A sneaky way to deploy stateful apps on Kubernetes
Hello, I’m Sanskar and I work in the engineering team at Fyle. We use AWS managed kubernetes to deploy our applications - which are primarily stateless workloads, i.e do not require persistent disk storage, BUT, recently I had to deploy a stateful application in our cluster, and this is the tale of how I ended up learning a bit more about kubernetes, against my will.
If you use kubernetes or are aware of its basic concepts like deployments and pods - this may be a good read for you. More so, if you use a managed kubernetes service provider like AWS EKS.
Building some context
Kubernetes deployments have ephemeral storage by default, which will be wiped if the pod using it terminates or crashes. That’s why it’s relatively simpler to deploy stateless applications - like nginx or any python server, any golang queue worker. That’s what God intended when They created kubernetes. But we live in an evolving world and human greed is unbound. So, eventually kubernetes API evolved to support deployment of stateful workloads - like databases and message brokers.
At Fyle, we’ve a couple of stateful applications which we deploy in our kubernetes cluster, and I’ll talk about the hiccups we had while trying to sneak them in with our largely stateless workloads.
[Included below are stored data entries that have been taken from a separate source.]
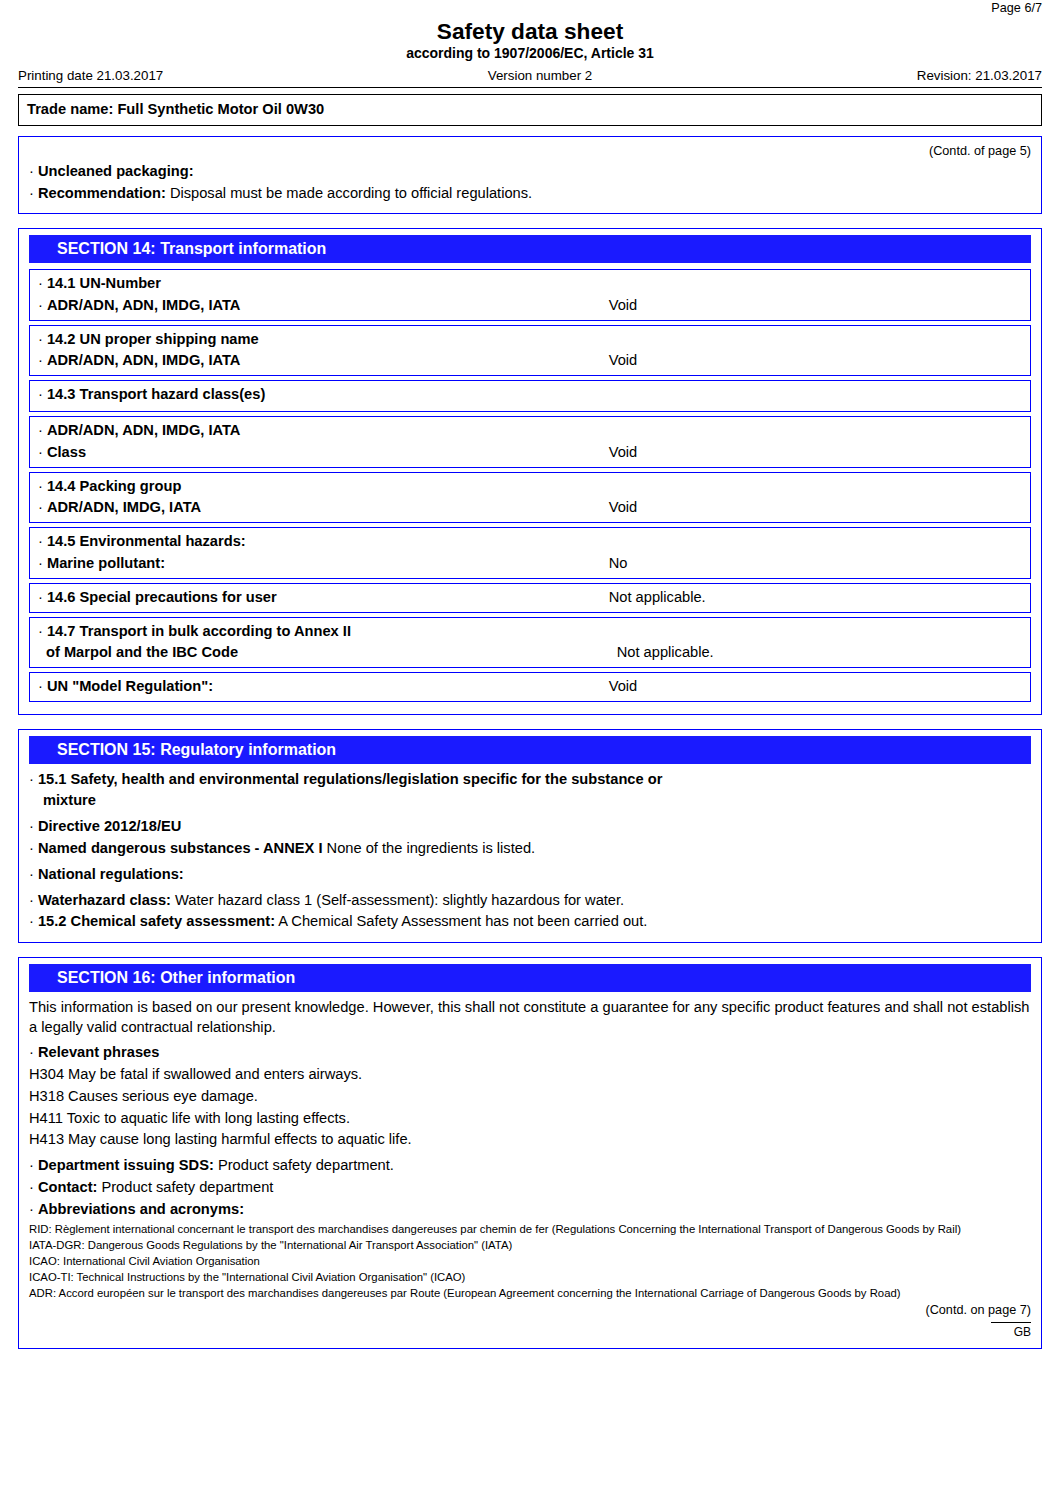Page 6/7
Safety data sheet
according to 1907/2006/EC, Article 31
Printing date 21.03.2017 Version number 2 Revision: 21.03.2017
Trade name: Full Synthetic Motor Oil 0W30
(Contd. of page 5)
· Uncleaned packaging:
· Recommendation: Disposal must be made according to official regulations.
SECTION 14: Transport information
· 14.1 UN-Number
· ADR/ADN, ADN, IMDG, IATA Void
· 14.2 UN proper shipping name
· ADR/ADN, ADN, IMDG, IATA Void
· 14.3 Transport hazard class(es)
· ADR/ADN, ADN, IMDG, IATA
· Class Void
· 14.4 Packing group
· ADR/ADN, IMDG, IATA Void
· 14.5 Environmental hazards:
· Marine pollutant: No
· 14.6 Special precautions for user Not applicable.
· 14.7 Transport in bulk according to Annex II
of Marpol and the IBC Code Not applicable.
· UN "Model Regulation": Void
SECTION 15: Regulatory information
· 15.1 Safety, health and environmental regulations/legislation specific for the substance or
mixture
· Directive 2012/18/EU
· Named dangerous substances - ANNEX I None of the ingredients is listed.
· National regulations:
· Waterhazard class: Water hazard class 1 (Self-assessment): slightly hazardous for water.
· 15.2 Chemical safety assessment: A Chemical Safety Assessment has not been carried out.
SECTION 16: Other information
This information is based on our present knowledge. However, this shall not constitute a guarantee for any specific product features and shall not establish a legally valid contractual relationship.
· Relevant phrases
H304 May be fatal if swallowed and enters airways.
H318 Causes serious eye damage.
H411 Toxic to aquatic life with long lasting effects.
H413 May cause long lasting harmful effects to aquatic life.
· Department issuing SDS: Product safety department.
· Contact: Product safety department
· Abbreviations and acronyms:
RID: Règlement international concernant le transport des marchandises dangereuses par chemin de fer (Regulations Concerning the International Transport of Dangerous Goods by Rail)
IATA-DGR: Dangerous Goods Regulations by the "International Air Transport Association" (IATA)
ICAO: International Civil Aviation Organisation
ICAO-TI: Technical Instructions by the "International Civil Aviation Organisation" (ICAO)
ADR: Accord européen sur le transport des marchandises dangereuses par Route (European Agreement concerning the International Carriage of Dangerous Goods by Road)
(Contd. on page 7)
GB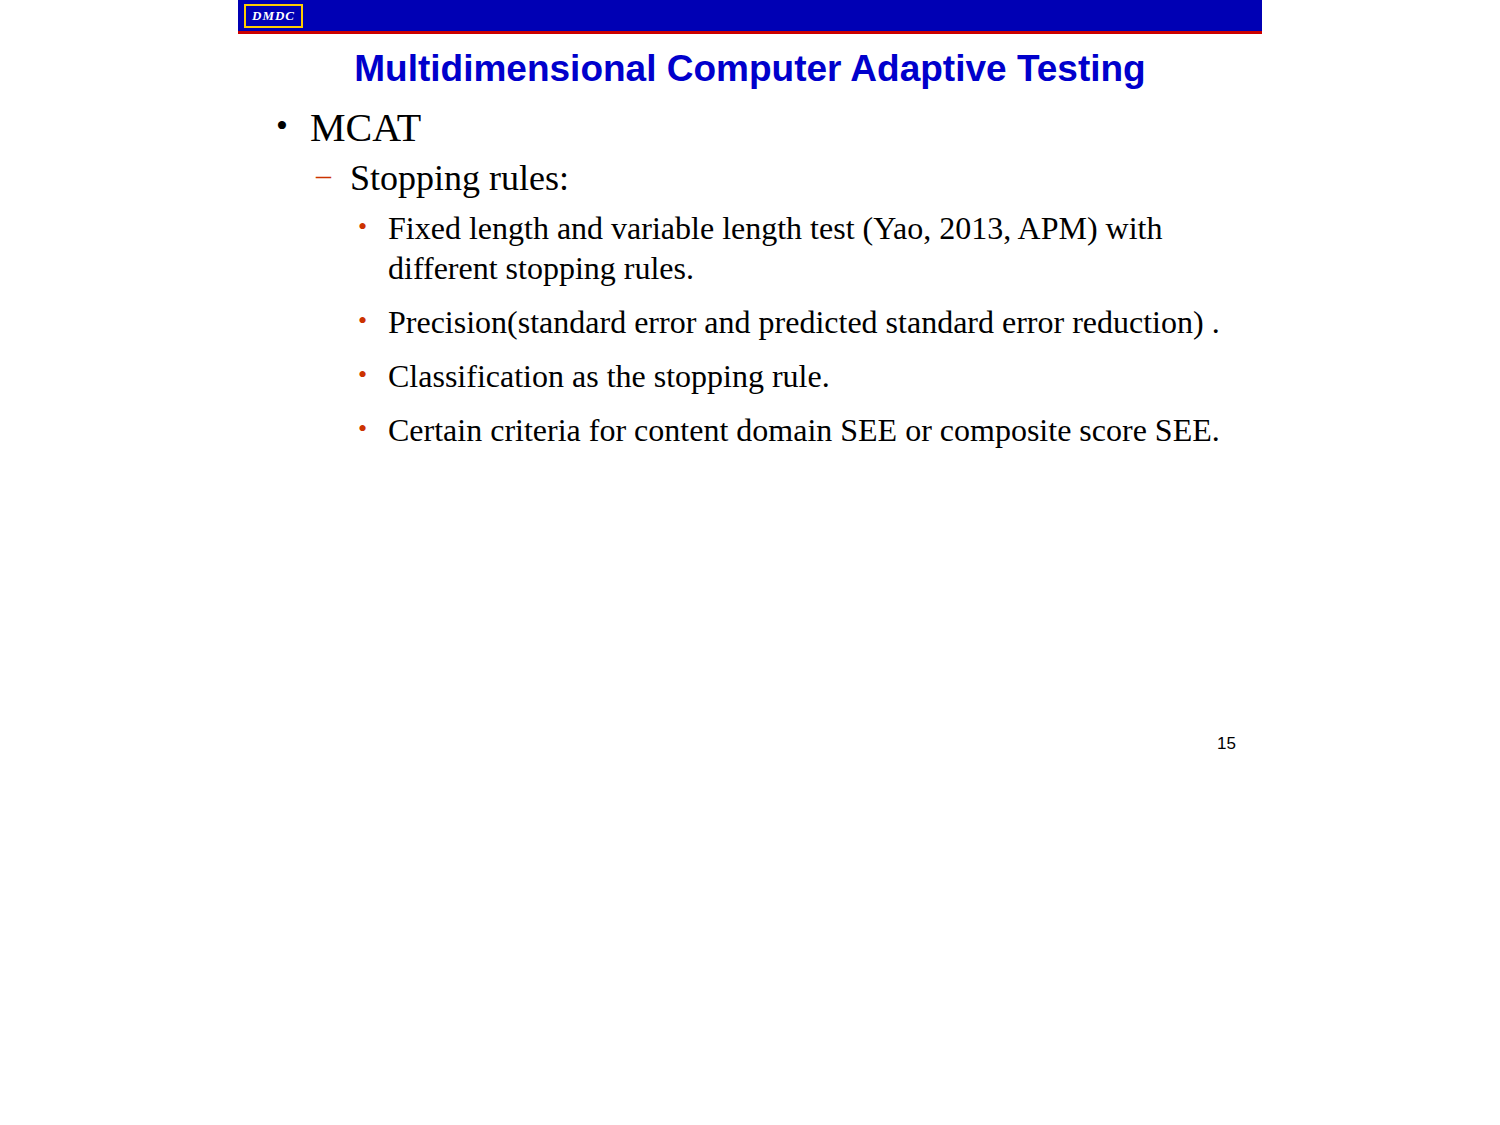DMDC
Multidimensional Computer Adaptive Testing
MCAT
Stopping rules:
Fixed length and variable length test (Yao, 2013, APM) with different stopping rules.
Precision(standard error and predicted standard error reduction) .
Classification as the stopping rule.
Certain criteria for content domain SEE or composite score SEE.
15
For the sake of this blog, I’ll go ahead with an example stateful application which simply creates a single file to a directory in its file system.
The boring bit : Provisioning storage for deployments
Alright, if you want to provision permanent disk storage for an application, kubernetes provides two resources called Persistent Volume
(PV) and Persistent Volume Claim
(PVC). PV is the actual piece of disk storage provisioned to a cluster and PVC is a “claim” to reserve a part of that disk storage.
Let’s get hands on with it and deploy a simple stateful application to a cluster.
For our convenience, we already have a simple 4-node AWS EKS cluster running with kubernetes version 1.24, and disk storage for PVs provisioned using AWS EBS (Block storage). To reserve and use a piece of that PV, we define a PVC and use it in our deployment like below
Creating a PersistentVolumeClaim :
apiVersion: v1
kind: PersistentVolumeClaim
metadata:
name: my-stateful-app-pvc
labels:
app: my-stateful-app
spec:
accessModes:
- ReadWriteOnce
resources:
requests:
storage: 1Gi
Using the PVC in our deployment (un-required details skipped using “…”):
apiVersion: apps/v1
kind: Deployment
metadata:
name: my-stateful-app
spec:
...
template:
...
spec:
containers:
- name: my-stateful-app
image: busybox
command: [ "/bin/sh", "-c", "--" ]
args: [ 'touch /data/file1.txt ; while true; do echo "Hellu"; sleep 2; done;' ]
volumeMounts:
- name: app-data-vol
mountPath: /data
volumes:
- name: app-data-vol
persistentVolumeClaim:
claimName: my-stateful-app-pvc
...
You can check out the complete yaml files here in this gist.
We’re doing two things in our deployment here
We’re creating file1.txt in the /data directory when our container starts.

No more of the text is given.